I've mentioned the tremendous influence John Henry Newman had on me in my conversion to Catholicism. I want to go back now to Newman and the issue of history.
As a "Bible Christian", while I liked to read about Calvin and Luther, the history of the Reformation and of the Puritans, what Christians believed in the second, third, fourth and fifth centuries didn't matter too much to me. All that counted, really, was "what saith the scriptures?"
But over time the entire idea of "Bible-only" Christianity was coming under suspicion in my mind. I was discovering that "scripture alone" didn't seem to be the teaching of the New Testament. Rather, authority is described as residing in scripture, in the oral teaching of the apostles, and in the church, especially when it meets in council to settle disputes and define Christian teaching (cf. Acts 15).
Scripture alone certainly wasn't the belief and practice of the early church, where we find the apostolic fathers continually emphasizing the critical role of "tradition" in distinguishing true teaching from false.
And then there was Newman.
John Henry Newman was an Oxford scholar and Anglican minister so renown in his time that his sermons were printed out in the newspapers each week and read throughout England. He was one of the most brilliant Christian thinkers of the 19th century -- certainly one of the most brilliant I'd ever encountered. At the age of 45, he left the Anglican Church to enter the Roman Catholic Church.

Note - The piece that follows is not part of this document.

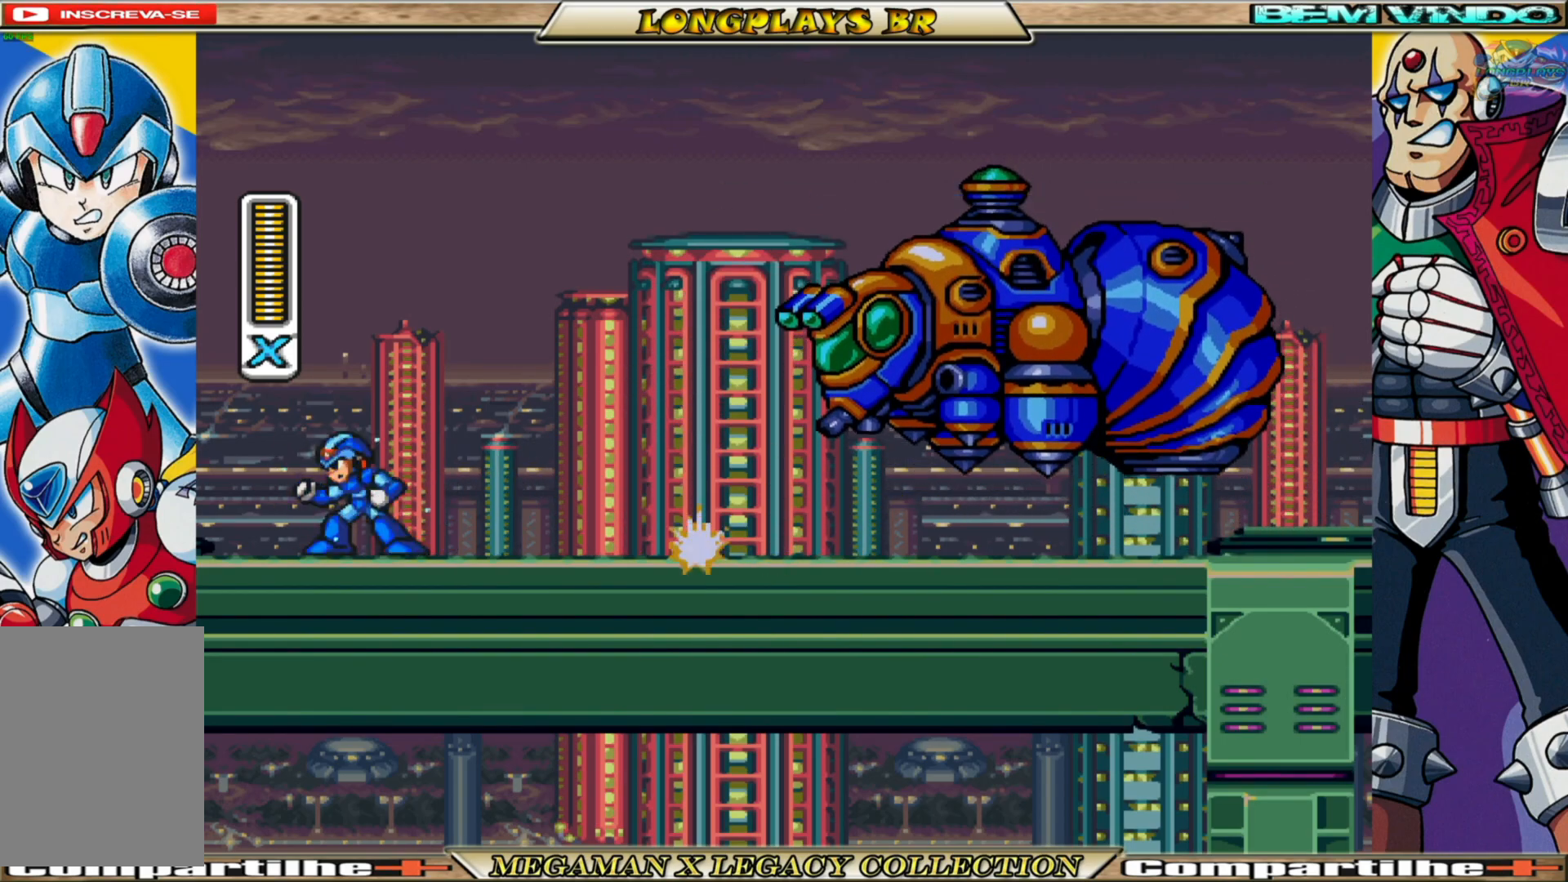
{"buttons": [], "left_stick": "center", "right_stick": "center", "events": [[83, "DPAD_RIGHT", "up"], [100, "A", "up"], [117, "X", "up"], [200, "X", "down"], [300, "X", "up"], [367, "X", "down"], [467, "X", "up"]]}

I'm reading the defense he wrote of his decision, his Apologia pro Vita Sua. I'm reading his extraordinary Essay on the Development of Christian Doctrine. And here he is telling me that "to be deep in history is to cease to be Protestant", that it's "easy to show" that the Christianity of history was not Protestantism, that if any church like the church I was pastoring at the time ever existed in the early centuries of the Christian history, there's no record of it.
This utter incongruity between Protestantism and historical Christianity is a plain fact, whether…regarded in its early or in its later centuries….
So much must the Protestant grant that, if such a system of doctrine as he would now introduce ever existed in early times, it has been clean swept away as if by a deluge, suddenly, silently, and without memorial.
And anyway, the writings of the fathers -- these are the writings of the first great saints, bishops, theologians, apologists and martyrs of the Christian Church. St. Irenaeus was a disciple of a man who was himself a disciple of John. We can't get any closer to the apostles.
Why not see what these men had to say?